▶ WORK TO BE COMPLETED
Copy every line of the material below verbatim, and leave the pictures out.

▶ INFORMATION SHOWN
--

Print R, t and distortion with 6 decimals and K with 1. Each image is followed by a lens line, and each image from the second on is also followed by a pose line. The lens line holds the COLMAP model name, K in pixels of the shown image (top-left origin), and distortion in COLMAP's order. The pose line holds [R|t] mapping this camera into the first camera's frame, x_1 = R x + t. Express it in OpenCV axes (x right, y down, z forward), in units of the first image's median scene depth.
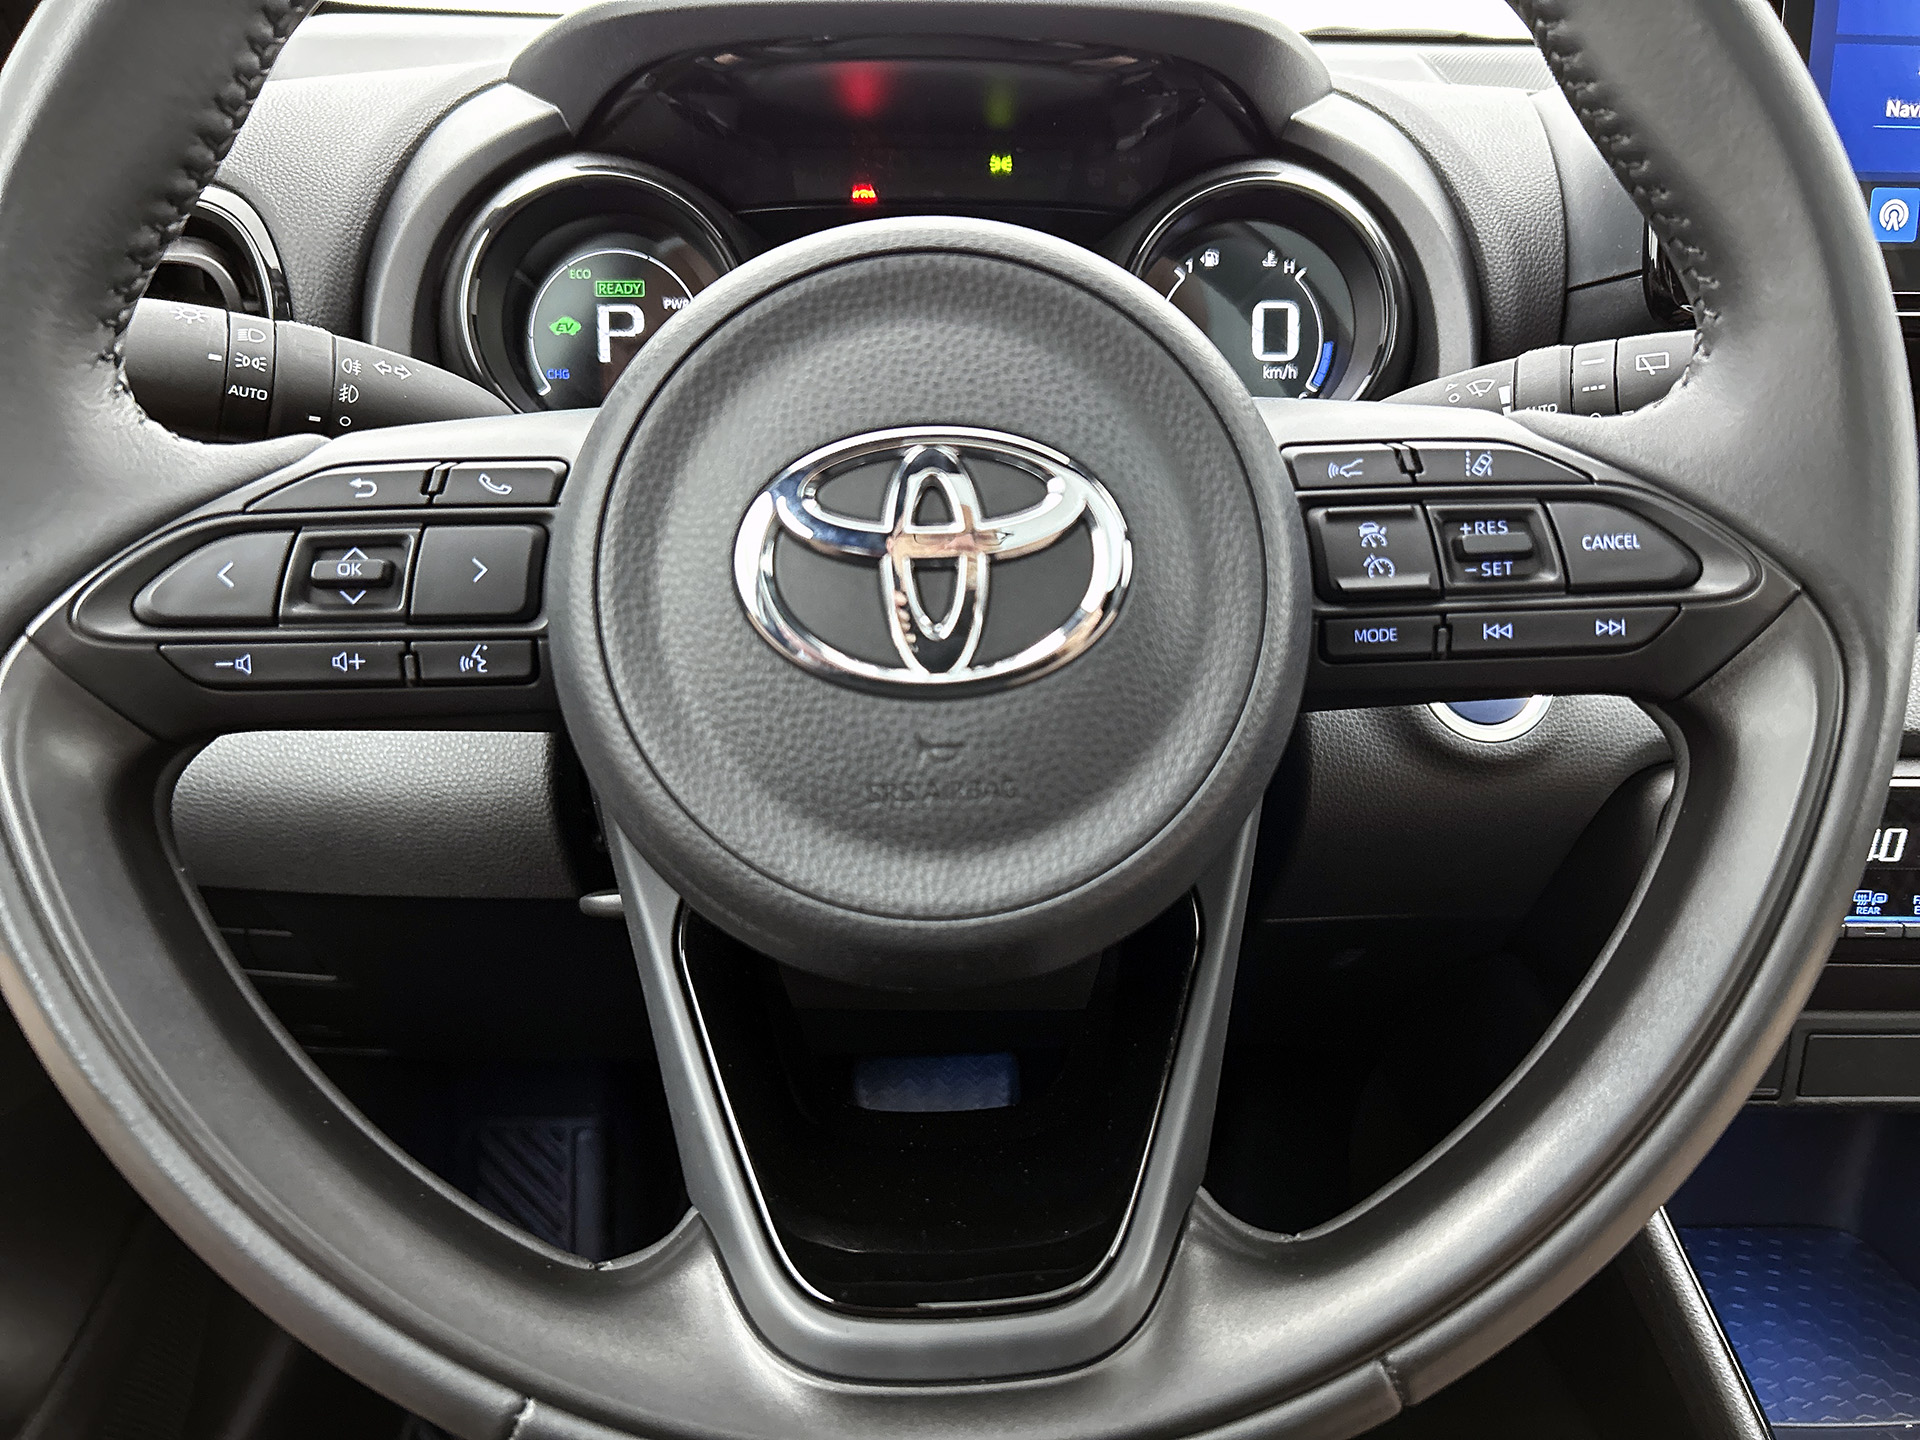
lens RADIAL K [[1425.0, 0, 948.0], [0, 1425.0, 716.6], [0, 0, 1]] dist [0.011679, -0.019579]
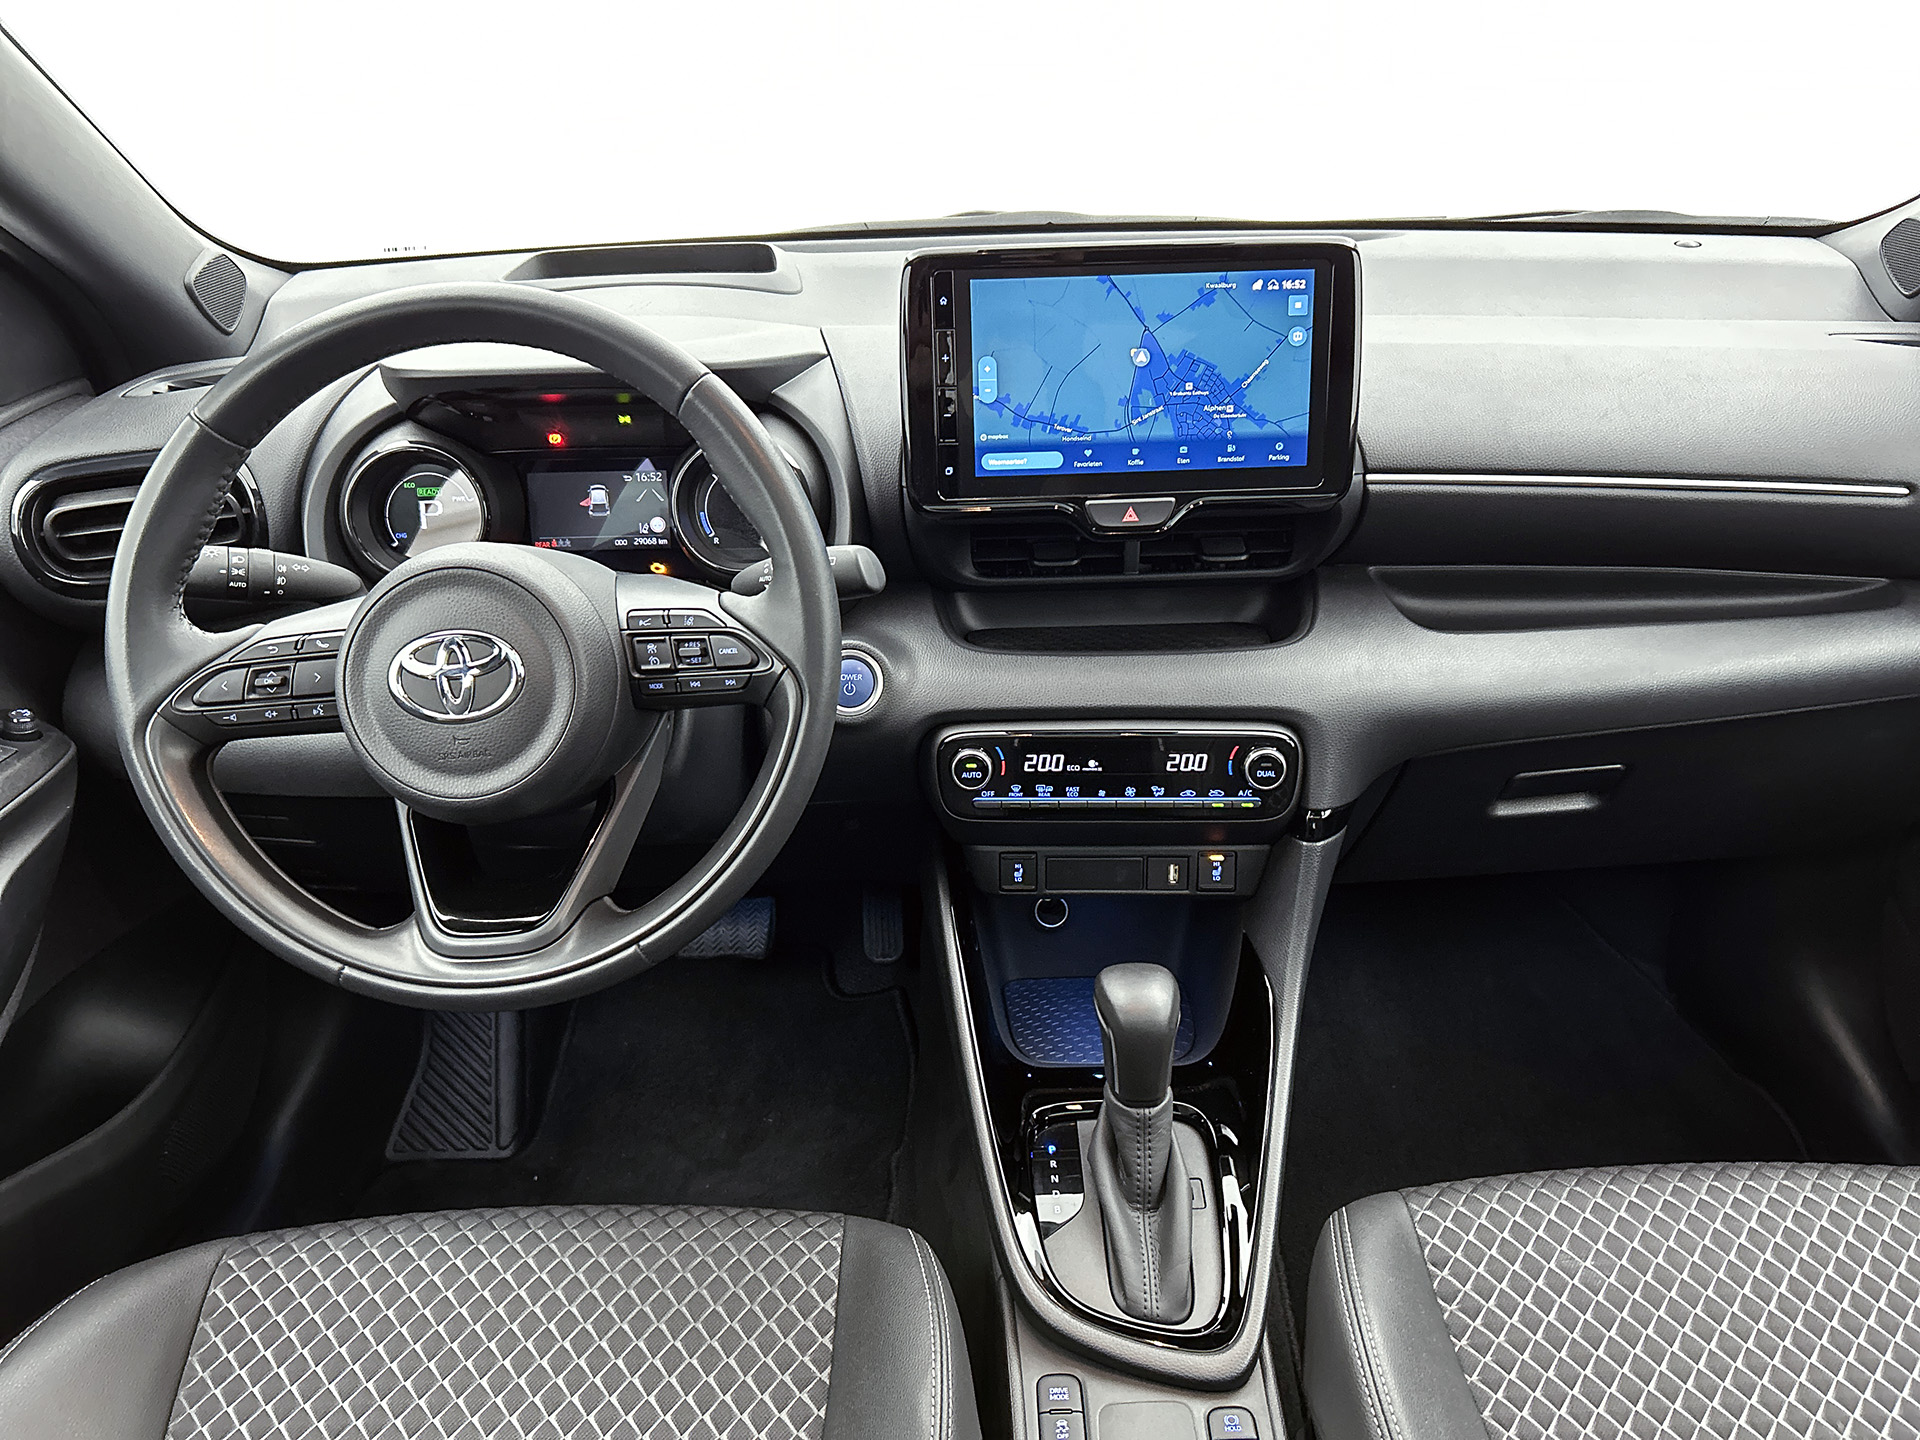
lens RADIAL K [[1425.0, 0, 956.9], [0, 1425.0, 731.8], [0, 0, 1]] dist [0.011679, -0.019579]
pose [[0.999223, -0.018487, -0.034810, 0.956843], [0.020337, 0.998358, 0.053557, -0.103086], [0.033762, -0.054223, 0.997958, -1.641283]]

--

▶ ANSWER SPACE
Print R, t and distortion with 6 decimals and K with 1. Each image is followed by a lens line, and each image from the second on is also followed by a pose line. The lens line holds the COLMAP model name, K in pixels of the shown image (top-left origin), and distortion in COLMAP's order. The pose line holds [R|t] mapping this camera into the first camera's frame, x_1 = R x + t. Express it in OpenCV axes (x right, y down, z forward), in units of the first image's median scene depth.
lens RADIAL K [[1425.0, 0, 948.0], [0, 1425.0, 716.6], [0, 0, 1]] dist [0.011679, -0.019579]
lens RADIAL K [[1425.0, 0, 956.9], [0, 1425.0, 731.8], [0, 0, 1]] dist [0.011679, -0.019579]
pose [[0.999223, -0.018487, -0.034810, 0.956843], [0.020337, 0.998358, 0.053557, -0.103086], [0.033762, -0.054223, 0.997958, -1.641283]]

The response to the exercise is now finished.